ML2 Supervised Machine Learning Predicts Mortality in COVID-19 Patients Using Electronic Health Records


      This study implements supervised machine learning (ML) to predict mortality in COVID-19 patients and determine the important features in this prediction.


      Patients were selected from a large US electronic health records database (Cerner Real-World Data) that contains over 87 million patients. We investigated the first in-patient visit for patients with a COVID-19 diagnosis and lab results identified in the database, and with a length of stay of at least 24 hours, non-missing gender, and age between 18 and 90 years. Patient characteristics, hospital characteristics, Charlson Index, quick sequential organ failure assessment (qSOFA), treatments (e.g., mechanical ventilation) and lab values (e.g., minimum white blood cell count) were included in this analysis. Several ML algorithms were compared through 10-fold cross validation. The best performing algorithm was tuned and evaluated with a test dataset. Feature importance was extracted from the final model through permutation importance.

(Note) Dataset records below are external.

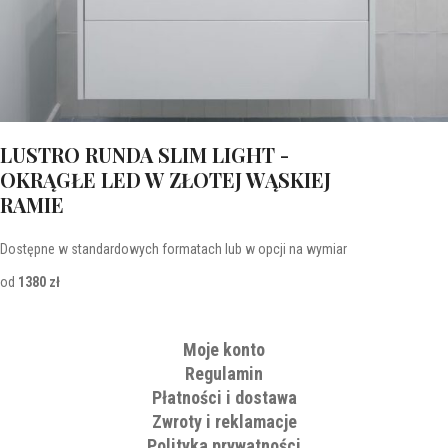
LUSTRO RUNDA SLIM LIGHT -
OKRĄGŁE LED W ZŁOTEJ WĄSKIEJ
RAMIE
Dostępne w standardowych formatach lub w opcji na wymiar
od
1380 zł
Moje konto
Regulamin
Płatności i dostawa
Zwroty i reklamacje
Polityka prywatności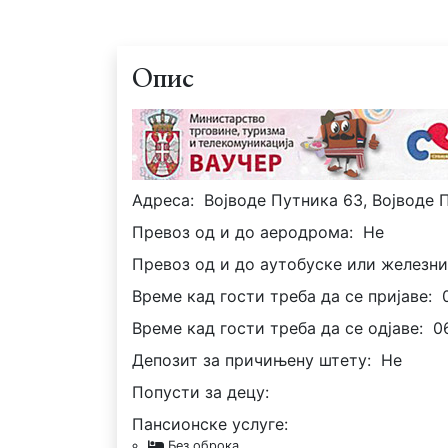
Опис
Адреса:
Војводе Путника 63, Војводе 
Превоз од и до аеродрома:
Не
Превоз од и до аутобуске или железни
Време кад гости треба да се пријаве:
Време кад гости треба да се одјаве:
0
Депозит за причињену штету:
Не
Попусти за децу:
Пансионске услуге:
Без оброка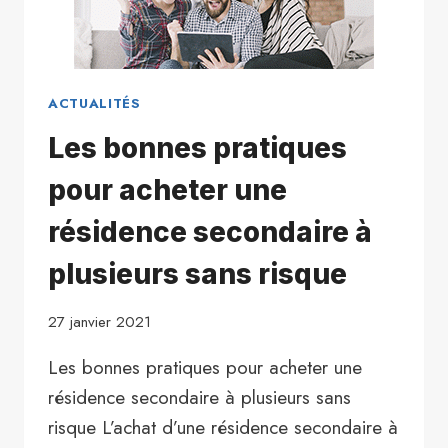
ACTUALITÉS
Les bonnes pratiques
pour acheter une
résidence secondaire à
plusieurs sans risque
27 janvier 2021
Les bonnes pratiques pour acheter une
résidence secondaire à plusieurs sans
risque L’achat d’une résidence secondaire à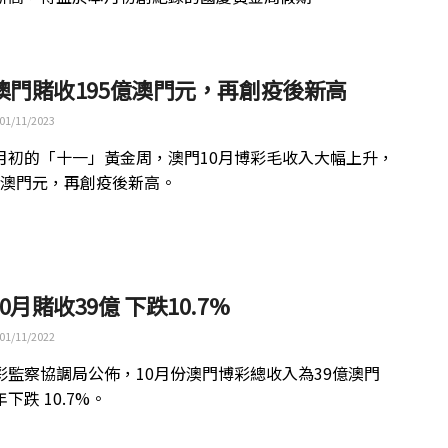
月澳門賭收195億澳門元，再創疫後新高
01/11/2023
月初的「十一」黃金周，澳門10月博彩毛收入大幅上升，
億澳門元，再創疫後新高。
0月賭收39億 下跌10.7%
01/11/2022
彩監察協調局公佈，10月份澳門博彩總收入為39億澳門
下跌 10.7%。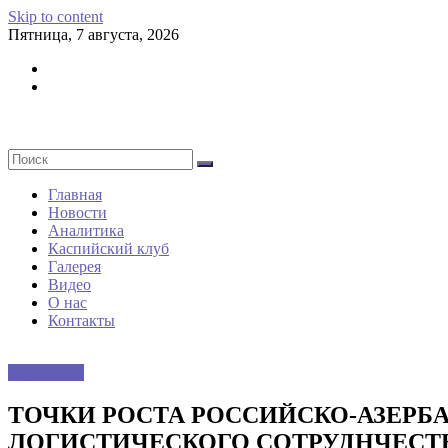
Skip to content
Пятница, 7 августа, 2026
Главная
Новости
Аналитика
Каспийский клуб
Галерея
Видео
О нас
Контакты
Аналитика
ТОЧКИ РОСТА РОССИЙСКО-АЗЕРБ
ЛОГИСТИЧЕСКОГО СОТРУДНЧЕСТ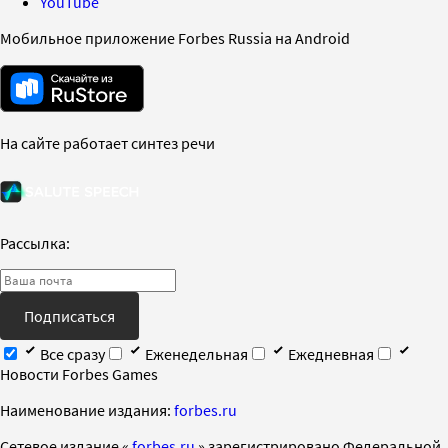
YouTube
Мобильное приложение Forbes Russia на Android
На сайте работает синтез речи
Рассылка:
Подписаться
Все сразу
Еженедельная
Ежедневная
Новости Forbes Games
Наименование издания:
forbes.ru
Cетевое издание «
forbes.ru
» зарегистрировано Федеральной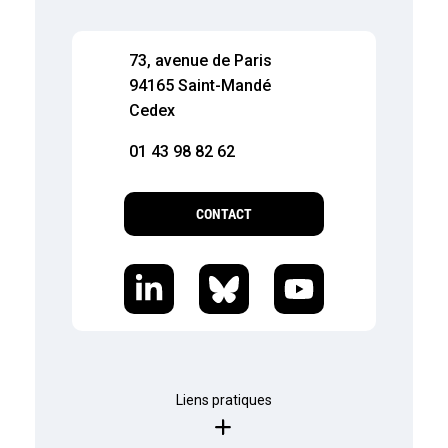
73, avenue de Paris
94165 Saint-Mandé
Cedex
01 43 98 82 62
CONTACT
Liens pratiques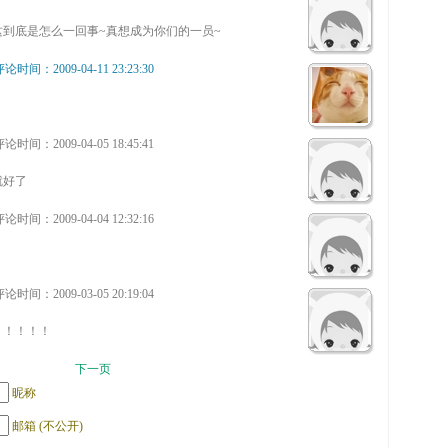
这到底是怎么一回事~真想成为你们的一员~
论时间：2009-04-11 23:23:30
论时间：2009-04-05 18:45:41
就好了
论时间：2009-04-04 12:32:16
论时间：2009-03-05 20:19:04
！！！！！
下一页
昵称
邮箱 (不公开)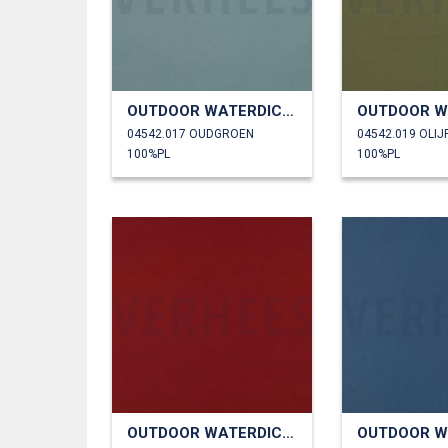
OUTDOOR WATERDICHT
04542.017 OUDGROEN
04542.019 OLIJ
100%PL
100%PL
OUTDOOR WATERDICHT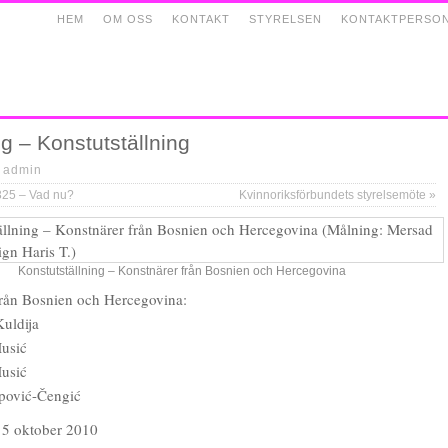
HEM
OM OSS
KONTAKT
STYRELSEN
KONTAKTPERSO
g – Konstutställning
|
admin
325 – Vad nu?
Kvinnoriksförbundets styrelsemöte
»
Konstutställning – Konstnärer från Bosnien och Hercegovina
från Bosnien och Hercegovina:
uldija
usić
usić
pović-Čengić
5 oktober 2010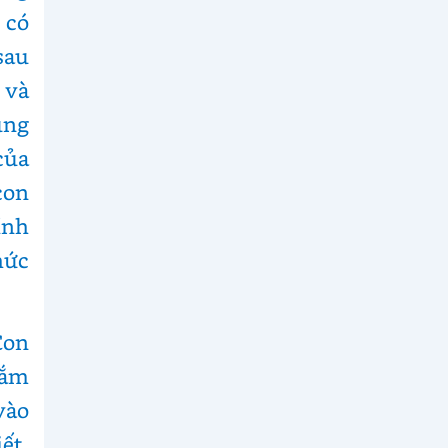
 có
sau
 và
ùng
của
con
ính
hức
Con
nắm
vào
ết,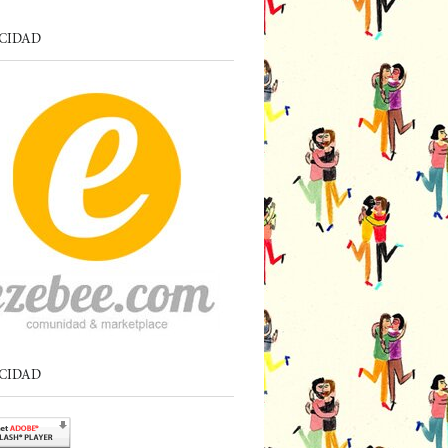
CIDAD
CIDAD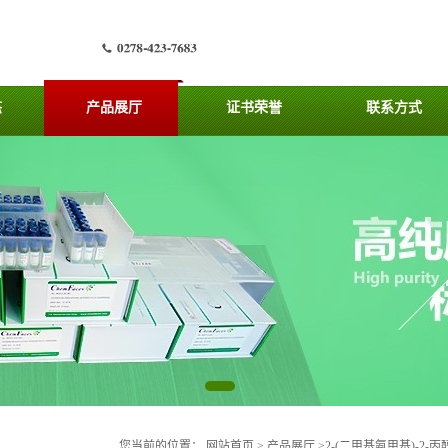
态
产品展厅
证书荣誉
联系方式
您当前的位置：
网站首页
>
产品展厅
>
2-(二甲基氨甲基)-2-丙醇价格,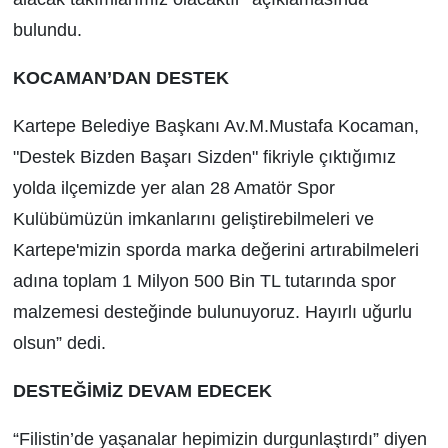
bulundu.
KOCAMAN’DAN DESTEK
Kartepe Belediye Başkanı Av.M.Mustafa Kocaman,
"Destek Bizden Başarı Sizden" fikriyle çıktığımız
yolda ilçemizde yer alan 28 Amatör Spor
Kulübümüzün imkanlarını geliştirebilmeleri ve
Kartepe'mizin sporda marka değerini artırabilmeleri
adına toplam 1 Milyon 500 Bin TL tutarında spor
malzemesi desteğinde bulunuyoruz. Hayırlı uğurlu
olsun” dedi.
DESTEĞİMİZ DEVAM EDECEK
“Filistin’de yaşanalar hepimizin durgunlaştırdı” diyen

      There were 55,045 patients included in this study. The ML algorithms that were compared included (mean cross-validation accuracy ± cross-validation standard deviation): logistic regression (78.3% ± 0.4%); random forests (87.4% ± 0.5%); extreme gradient boosting (XGBoost) (88.1% ± 0.5%); and support vector machines (83.1% ± 0.4%). XGBoost was selected for the final model, which after hyperparameter tuning, had a prediction accuracy of 88.3%. The final model had an F1 score of 0.57, an area under the receiver operator characteristic curve (AUC ROC) of 0.90, a precision of 0.65, and a recall of 0.50. The top five most important features in this prediction were mechanical ventilation, age, minimum white blood cell count, qSOFA, and maximum temperature.


      Supervised ML was able to perform well in predicting mortality in COVID-19 patients, while identifying the most important features in prediction. Similar ML algorithms may identify higher risk COVID-19 patients earlier in the hospital for additional monitoring and treatment consideration.